It feels strange to be approaching 50 (I have a few years yet) and to want a mentor or a teacher or several. It feels like I should be approaching the age of being a mentor, and yet I know so little about so many things. I’m being vague here – though not intentionally so… I’d like a poetry/writing coach. I’d like a fundraising coach. I’d like a CEO coach. I also wouldn’t mind being around some people who could show me a thing or two about decency and grace (just because I like seeing decency and grace in action). I could probably also use a fitness coach.
Almost two years ago, I reached out to a former professor and a writing friend of mine (two different people). I asked if I could send them some poems for feedback. They both said yes and then I dropped the ball. I haven’t spoken to the former professor since – the friend I went and saw give a reading a month or so ago. At about the same time as the initial inquiry, I was thinking of writing to a poet I admire and asking for similar advice / guidance. I never did, and he has since passed away. These are all lessons in humility, fear, and avoidance. I’m disappointed in myself for having been bold enough to reach out and ask for help – and then not following through. I’m disappointed that I never wrote to the poet who passed. When I think about these things, and the roots of my inaction, I can see two causes at work: fear of rejection (they might read my stuff and tell me to spend my time doing something else) and fear of accountability (I don’t write everyday, I have a limited number of poems I could send, and I feel like I’ve been retreading the same material for months if not years).
For the past five or six years of my career, I have been in a sort of start-up mode. The organizations have been small and the positions new. There were never really people above me who could tell me how to do it (whatever it was I was doing) much less, show me the way. When I became a nonprofit director (impact director was the title), we were in the middle of changing how our organization functioned – all new positions, new directions, new reporting structures. I read case studies and theories of change, but because this was new for us, there wasn’t anyone who could coach us through. When I shifted into fundraising, we were, again, in the process of changing how we did things. We were moving from one type of fundraising to another, switching databases and data tracking systems, stripping down our messaging and marketing. I would study what was out there, what other organizations were doing, and mimic what I had seen, but was never really coached on how to ask for money, never really saw it in action. Now, as a small ceo of a small organization, I find myself in a similar position. I’m rebuilding processes without a lot of guidance and few people to turn to.
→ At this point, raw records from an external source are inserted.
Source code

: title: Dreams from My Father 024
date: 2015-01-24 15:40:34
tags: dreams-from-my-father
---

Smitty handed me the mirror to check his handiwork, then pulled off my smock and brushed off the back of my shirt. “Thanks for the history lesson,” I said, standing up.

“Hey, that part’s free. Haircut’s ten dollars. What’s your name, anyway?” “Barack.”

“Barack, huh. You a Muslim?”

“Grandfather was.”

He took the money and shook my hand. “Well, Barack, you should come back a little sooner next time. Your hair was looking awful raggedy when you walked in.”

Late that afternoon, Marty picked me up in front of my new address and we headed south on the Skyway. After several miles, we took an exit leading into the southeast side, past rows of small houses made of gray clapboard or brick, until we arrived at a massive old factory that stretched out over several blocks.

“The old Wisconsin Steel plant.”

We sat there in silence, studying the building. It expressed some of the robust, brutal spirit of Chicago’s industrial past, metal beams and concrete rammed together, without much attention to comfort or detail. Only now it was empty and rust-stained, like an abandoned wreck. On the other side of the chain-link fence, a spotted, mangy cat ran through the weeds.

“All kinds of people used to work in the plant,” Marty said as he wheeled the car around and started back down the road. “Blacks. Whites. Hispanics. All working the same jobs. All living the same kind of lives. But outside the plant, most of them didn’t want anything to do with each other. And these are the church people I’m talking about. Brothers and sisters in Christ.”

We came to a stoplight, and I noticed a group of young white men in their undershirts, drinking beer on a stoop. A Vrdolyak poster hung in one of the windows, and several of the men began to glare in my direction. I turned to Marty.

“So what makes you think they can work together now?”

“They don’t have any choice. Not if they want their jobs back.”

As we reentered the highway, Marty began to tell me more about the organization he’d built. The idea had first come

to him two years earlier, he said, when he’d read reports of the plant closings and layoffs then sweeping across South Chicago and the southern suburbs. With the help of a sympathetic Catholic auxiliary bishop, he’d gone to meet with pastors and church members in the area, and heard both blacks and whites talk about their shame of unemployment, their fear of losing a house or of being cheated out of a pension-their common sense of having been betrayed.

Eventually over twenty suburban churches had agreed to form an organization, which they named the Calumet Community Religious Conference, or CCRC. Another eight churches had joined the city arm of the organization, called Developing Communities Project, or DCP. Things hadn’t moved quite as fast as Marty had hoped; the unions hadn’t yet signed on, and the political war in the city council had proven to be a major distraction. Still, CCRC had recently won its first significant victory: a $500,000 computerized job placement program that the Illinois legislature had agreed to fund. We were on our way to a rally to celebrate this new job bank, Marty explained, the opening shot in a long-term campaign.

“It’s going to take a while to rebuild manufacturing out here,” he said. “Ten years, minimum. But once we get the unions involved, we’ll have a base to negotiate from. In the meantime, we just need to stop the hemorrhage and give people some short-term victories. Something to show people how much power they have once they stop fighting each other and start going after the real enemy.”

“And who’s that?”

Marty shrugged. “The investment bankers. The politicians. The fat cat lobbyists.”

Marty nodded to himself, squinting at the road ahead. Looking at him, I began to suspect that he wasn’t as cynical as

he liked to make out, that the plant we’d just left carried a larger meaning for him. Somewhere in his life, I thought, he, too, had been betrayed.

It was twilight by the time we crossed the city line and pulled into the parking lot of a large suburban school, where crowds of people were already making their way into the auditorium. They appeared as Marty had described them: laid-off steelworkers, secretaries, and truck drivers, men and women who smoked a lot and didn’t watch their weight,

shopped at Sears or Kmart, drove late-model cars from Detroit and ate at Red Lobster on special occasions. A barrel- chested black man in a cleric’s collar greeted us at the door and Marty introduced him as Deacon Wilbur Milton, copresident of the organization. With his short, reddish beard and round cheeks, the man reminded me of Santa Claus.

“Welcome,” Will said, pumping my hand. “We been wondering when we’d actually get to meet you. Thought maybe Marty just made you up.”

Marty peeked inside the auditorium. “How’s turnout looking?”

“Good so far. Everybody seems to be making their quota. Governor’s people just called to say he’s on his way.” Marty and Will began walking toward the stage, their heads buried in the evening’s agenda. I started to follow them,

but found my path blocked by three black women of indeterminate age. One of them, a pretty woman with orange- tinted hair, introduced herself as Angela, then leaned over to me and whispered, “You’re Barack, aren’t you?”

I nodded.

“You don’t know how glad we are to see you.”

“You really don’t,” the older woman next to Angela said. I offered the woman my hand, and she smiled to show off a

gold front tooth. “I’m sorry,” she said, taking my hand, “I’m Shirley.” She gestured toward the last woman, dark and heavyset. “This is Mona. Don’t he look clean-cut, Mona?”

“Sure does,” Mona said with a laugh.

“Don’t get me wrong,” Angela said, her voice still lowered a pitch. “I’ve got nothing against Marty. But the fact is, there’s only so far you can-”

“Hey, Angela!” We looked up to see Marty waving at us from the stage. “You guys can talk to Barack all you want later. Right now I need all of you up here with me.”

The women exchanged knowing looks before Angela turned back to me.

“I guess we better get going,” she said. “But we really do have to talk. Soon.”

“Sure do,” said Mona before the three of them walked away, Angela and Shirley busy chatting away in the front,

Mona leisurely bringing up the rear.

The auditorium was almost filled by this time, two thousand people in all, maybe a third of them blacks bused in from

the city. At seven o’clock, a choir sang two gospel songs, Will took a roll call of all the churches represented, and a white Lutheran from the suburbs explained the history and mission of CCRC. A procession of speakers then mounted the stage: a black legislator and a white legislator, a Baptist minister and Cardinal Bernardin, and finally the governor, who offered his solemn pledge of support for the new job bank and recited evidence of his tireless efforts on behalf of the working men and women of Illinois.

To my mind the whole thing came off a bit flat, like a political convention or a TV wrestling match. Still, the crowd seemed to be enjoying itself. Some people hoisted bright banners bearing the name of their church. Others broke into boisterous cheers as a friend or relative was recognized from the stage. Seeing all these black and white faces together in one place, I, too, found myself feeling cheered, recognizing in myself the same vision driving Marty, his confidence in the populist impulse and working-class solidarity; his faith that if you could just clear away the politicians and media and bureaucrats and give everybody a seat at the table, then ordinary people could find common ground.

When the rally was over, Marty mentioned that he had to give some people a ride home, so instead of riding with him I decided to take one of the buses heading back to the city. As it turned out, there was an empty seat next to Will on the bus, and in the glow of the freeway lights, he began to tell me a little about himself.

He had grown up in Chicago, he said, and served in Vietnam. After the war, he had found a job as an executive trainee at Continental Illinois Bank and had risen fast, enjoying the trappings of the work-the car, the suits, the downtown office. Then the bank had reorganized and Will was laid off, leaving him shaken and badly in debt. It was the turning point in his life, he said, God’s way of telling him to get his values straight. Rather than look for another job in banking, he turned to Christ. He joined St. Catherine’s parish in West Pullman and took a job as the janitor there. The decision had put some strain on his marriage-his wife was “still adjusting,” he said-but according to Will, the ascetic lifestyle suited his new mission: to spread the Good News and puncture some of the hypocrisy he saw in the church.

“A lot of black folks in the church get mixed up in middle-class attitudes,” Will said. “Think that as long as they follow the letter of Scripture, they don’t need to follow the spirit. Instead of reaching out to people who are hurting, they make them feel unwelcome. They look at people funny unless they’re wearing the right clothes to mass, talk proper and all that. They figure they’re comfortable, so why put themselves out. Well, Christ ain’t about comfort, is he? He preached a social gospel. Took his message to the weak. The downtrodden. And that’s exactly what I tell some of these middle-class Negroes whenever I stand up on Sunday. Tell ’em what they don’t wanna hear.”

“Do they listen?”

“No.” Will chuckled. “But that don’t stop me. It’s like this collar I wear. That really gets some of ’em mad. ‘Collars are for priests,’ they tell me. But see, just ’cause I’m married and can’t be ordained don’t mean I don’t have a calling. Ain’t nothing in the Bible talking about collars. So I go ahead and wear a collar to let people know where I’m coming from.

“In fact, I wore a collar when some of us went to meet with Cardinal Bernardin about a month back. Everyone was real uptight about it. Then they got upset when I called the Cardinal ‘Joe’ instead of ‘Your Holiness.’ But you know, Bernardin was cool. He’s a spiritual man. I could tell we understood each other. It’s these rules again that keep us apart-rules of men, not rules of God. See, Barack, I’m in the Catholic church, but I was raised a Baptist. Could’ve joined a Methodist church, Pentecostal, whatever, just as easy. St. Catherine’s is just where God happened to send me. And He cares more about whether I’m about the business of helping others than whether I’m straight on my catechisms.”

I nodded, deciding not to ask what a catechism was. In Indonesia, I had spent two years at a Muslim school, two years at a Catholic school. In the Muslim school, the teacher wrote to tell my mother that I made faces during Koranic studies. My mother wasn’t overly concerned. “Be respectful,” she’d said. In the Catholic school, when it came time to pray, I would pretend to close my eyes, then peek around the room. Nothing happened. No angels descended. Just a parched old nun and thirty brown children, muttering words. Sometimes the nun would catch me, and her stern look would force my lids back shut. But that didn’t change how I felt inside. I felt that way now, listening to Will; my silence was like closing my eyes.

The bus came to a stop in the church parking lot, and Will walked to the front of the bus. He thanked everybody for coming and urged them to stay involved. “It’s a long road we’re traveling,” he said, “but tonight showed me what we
But I suspect what I’m really longing for or thinking about is those long-term guiding relationships that I sometimes read about. I don’t know how to start those or how to transition something that I already have into that. Not too long ago I read a poem that I thought was ok, but a bio that struck me. The poet is the son of a former university basketball coach. As a student, he had reached out to an established poet to ask for guidance. The established poet said sure, but I want access to the basket ball team. Deal. The younger poet started handing poems over to his mentor and the mentor said when you turn in a poem, I’ll let you know. Over a year passed and the mentor never said anything. The young poet asked if he should give up and the mentor said coach’s kids don’t quit. More time passed and then one day the mentor told him he had finally given him a poem. I like the story because I think it speaks of a camaraderie that a lot of artists aspire towards. I like this story because it points to something I wish I had: a longstanding and trusted relationship with a confidante and mentor – one where we could share ideas and criticism and I could get… guidance, affirmation, praise, criticism… I’m not sure what. It just seems better than writing in this void. It seems like it might, if I’m lucky, inspire growth.
For the past few years, I have had to be my own source of motivation, education, and inspiration for most things in life. Some would admire that, some would be jealous of that type of freedom. For the past few years, I have had to do all of the driving, make all of the decisions, and what sometimes hits me is that the flipside of this freedom is responsibility and an overwhelming sense of choice. There are days when I’m tired of driving, or at the very least, I’d like to look at a map to see where I am or where I’m going. I was going to write “headed in the right direction” but I had to check myself and admit that I’m not sure I believe in “right direction.”
Even just now, in the middle of writing this post (a post that I started almost a month ago), I paused to research writer’s retreats – maybe I need to spend some time and money on surrounding myself with opportunity and other writers… and just as quickly I pulled back and said “that’s why I seek affirmation – to help me determine if this is worth pursuing in any real and serious way.” I think if I had a few published poems under my belt, I’d be more willing to commit to something like that, I think if I had that mentor to say, yep keep going, I’d be more inclined to keep going. Regardless, I guess I just have to take a step, any step, any direction.
… As a post script… as much as I would like some affirmation, I’ve been at this (various forms of practice and writing) for a little over two years. I do it just because. I’ll likely continue to write regardless of outcomes or guidance, success, or failure. I take some solace in that.